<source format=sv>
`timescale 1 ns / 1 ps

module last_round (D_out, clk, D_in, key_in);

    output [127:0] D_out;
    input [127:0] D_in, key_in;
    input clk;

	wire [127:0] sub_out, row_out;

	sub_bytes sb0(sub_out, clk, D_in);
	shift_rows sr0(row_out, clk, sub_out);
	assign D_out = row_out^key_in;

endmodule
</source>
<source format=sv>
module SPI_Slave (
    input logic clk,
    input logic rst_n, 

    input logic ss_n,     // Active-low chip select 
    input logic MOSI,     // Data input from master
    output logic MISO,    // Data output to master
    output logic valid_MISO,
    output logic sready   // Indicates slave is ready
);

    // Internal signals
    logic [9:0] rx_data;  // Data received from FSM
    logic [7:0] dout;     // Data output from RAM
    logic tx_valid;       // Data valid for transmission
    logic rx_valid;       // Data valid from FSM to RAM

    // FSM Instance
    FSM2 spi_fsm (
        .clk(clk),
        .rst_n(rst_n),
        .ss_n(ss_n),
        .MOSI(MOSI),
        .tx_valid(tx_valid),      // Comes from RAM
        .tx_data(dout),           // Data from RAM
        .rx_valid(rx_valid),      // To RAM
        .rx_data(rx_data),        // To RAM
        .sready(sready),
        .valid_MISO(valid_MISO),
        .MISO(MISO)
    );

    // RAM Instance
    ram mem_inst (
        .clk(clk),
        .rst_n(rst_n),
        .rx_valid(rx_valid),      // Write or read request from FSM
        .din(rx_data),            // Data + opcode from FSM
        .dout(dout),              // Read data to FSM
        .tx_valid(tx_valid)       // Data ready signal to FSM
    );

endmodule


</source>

===============

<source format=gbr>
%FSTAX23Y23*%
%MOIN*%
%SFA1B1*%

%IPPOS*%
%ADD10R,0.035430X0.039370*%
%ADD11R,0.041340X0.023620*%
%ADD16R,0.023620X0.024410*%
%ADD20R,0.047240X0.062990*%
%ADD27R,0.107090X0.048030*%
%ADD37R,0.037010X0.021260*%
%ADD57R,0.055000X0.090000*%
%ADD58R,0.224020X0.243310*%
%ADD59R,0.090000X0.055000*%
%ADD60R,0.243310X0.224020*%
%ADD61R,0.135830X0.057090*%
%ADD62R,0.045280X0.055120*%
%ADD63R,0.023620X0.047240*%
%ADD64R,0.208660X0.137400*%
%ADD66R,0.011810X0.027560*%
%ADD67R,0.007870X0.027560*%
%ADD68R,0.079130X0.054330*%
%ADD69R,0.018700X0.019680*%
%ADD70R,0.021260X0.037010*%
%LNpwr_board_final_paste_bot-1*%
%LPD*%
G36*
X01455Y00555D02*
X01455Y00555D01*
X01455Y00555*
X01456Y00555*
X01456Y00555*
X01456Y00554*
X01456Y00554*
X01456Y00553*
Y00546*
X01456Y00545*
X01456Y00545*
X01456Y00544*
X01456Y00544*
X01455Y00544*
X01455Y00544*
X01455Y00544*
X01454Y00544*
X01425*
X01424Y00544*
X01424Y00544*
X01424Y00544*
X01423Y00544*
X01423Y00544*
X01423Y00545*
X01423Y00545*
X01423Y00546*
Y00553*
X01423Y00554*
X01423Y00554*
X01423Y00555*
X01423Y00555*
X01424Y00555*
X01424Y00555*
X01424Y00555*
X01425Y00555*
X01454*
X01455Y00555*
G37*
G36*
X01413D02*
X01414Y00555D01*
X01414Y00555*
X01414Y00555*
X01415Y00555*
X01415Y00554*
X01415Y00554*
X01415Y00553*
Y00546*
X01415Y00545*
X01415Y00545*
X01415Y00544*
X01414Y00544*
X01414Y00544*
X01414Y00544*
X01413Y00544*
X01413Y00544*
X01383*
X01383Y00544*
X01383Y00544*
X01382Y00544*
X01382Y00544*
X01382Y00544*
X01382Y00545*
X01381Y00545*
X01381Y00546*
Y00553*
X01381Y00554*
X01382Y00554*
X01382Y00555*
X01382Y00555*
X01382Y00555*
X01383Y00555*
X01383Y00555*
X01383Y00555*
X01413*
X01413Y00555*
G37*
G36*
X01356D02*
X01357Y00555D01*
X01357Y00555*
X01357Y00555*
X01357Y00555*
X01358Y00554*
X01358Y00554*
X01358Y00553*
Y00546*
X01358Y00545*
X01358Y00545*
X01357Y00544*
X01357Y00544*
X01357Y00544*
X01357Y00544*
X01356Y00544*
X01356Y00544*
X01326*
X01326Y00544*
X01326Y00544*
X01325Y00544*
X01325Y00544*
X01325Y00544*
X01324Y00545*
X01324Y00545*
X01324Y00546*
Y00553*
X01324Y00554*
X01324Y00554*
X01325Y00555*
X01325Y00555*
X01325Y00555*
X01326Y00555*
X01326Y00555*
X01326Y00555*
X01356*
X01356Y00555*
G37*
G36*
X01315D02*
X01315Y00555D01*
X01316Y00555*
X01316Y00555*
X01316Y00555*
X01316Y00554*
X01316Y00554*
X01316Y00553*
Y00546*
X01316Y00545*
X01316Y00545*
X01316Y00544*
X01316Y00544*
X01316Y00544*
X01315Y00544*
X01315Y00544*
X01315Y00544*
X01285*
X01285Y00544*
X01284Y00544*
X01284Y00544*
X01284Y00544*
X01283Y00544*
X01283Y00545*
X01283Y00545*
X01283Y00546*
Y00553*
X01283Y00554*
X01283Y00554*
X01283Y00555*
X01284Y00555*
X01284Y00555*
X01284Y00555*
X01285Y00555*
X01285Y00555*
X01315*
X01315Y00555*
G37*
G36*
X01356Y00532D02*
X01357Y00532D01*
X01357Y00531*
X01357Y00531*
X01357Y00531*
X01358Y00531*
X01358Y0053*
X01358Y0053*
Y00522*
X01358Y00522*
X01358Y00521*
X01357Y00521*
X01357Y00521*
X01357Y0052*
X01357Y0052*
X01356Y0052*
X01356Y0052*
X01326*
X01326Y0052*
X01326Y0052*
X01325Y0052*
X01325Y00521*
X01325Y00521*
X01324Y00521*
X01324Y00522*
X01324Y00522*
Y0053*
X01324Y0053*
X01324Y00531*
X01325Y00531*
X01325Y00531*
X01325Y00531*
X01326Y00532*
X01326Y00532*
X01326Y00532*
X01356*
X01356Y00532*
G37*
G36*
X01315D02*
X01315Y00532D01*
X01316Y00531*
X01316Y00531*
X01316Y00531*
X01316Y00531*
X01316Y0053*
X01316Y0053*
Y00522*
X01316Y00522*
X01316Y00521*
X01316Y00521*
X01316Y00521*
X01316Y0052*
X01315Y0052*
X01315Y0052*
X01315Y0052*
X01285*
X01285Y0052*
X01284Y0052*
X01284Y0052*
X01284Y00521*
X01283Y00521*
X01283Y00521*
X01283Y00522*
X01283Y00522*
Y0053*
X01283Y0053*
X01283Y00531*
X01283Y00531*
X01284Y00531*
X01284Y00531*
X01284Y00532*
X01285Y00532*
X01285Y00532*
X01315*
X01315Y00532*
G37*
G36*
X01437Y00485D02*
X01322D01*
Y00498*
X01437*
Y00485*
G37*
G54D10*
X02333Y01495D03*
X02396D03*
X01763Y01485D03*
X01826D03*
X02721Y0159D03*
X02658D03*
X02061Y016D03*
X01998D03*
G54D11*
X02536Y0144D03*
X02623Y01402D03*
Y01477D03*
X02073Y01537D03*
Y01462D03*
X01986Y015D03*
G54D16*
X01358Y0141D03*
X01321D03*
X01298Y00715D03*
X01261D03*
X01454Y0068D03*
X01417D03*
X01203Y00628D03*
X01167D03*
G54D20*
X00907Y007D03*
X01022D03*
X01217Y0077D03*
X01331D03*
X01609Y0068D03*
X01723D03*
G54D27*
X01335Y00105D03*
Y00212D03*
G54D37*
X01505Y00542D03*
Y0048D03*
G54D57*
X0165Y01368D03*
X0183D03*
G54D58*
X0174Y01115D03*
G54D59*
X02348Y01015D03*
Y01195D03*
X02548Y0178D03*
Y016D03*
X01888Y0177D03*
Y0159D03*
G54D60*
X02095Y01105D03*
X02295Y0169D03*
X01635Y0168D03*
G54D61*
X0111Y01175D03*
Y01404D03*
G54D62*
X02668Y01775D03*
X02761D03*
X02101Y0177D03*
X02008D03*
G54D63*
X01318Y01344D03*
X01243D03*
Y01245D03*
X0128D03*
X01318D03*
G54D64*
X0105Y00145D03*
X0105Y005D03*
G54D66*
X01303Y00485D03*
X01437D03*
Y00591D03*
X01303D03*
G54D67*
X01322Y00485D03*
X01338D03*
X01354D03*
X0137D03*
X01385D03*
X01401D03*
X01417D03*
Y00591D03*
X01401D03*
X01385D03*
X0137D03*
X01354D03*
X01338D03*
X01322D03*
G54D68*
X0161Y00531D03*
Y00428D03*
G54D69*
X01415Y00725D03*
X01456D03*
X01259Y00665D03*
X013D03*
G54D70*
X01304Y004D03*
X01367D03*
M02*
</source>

===============

▶ [Work instructions]
Reproduce each line of the data containing the word "master".

▶ [Answer to the problem]
    input logic MOSI,     // Data input from master
    output logic MISO,    // Data output to master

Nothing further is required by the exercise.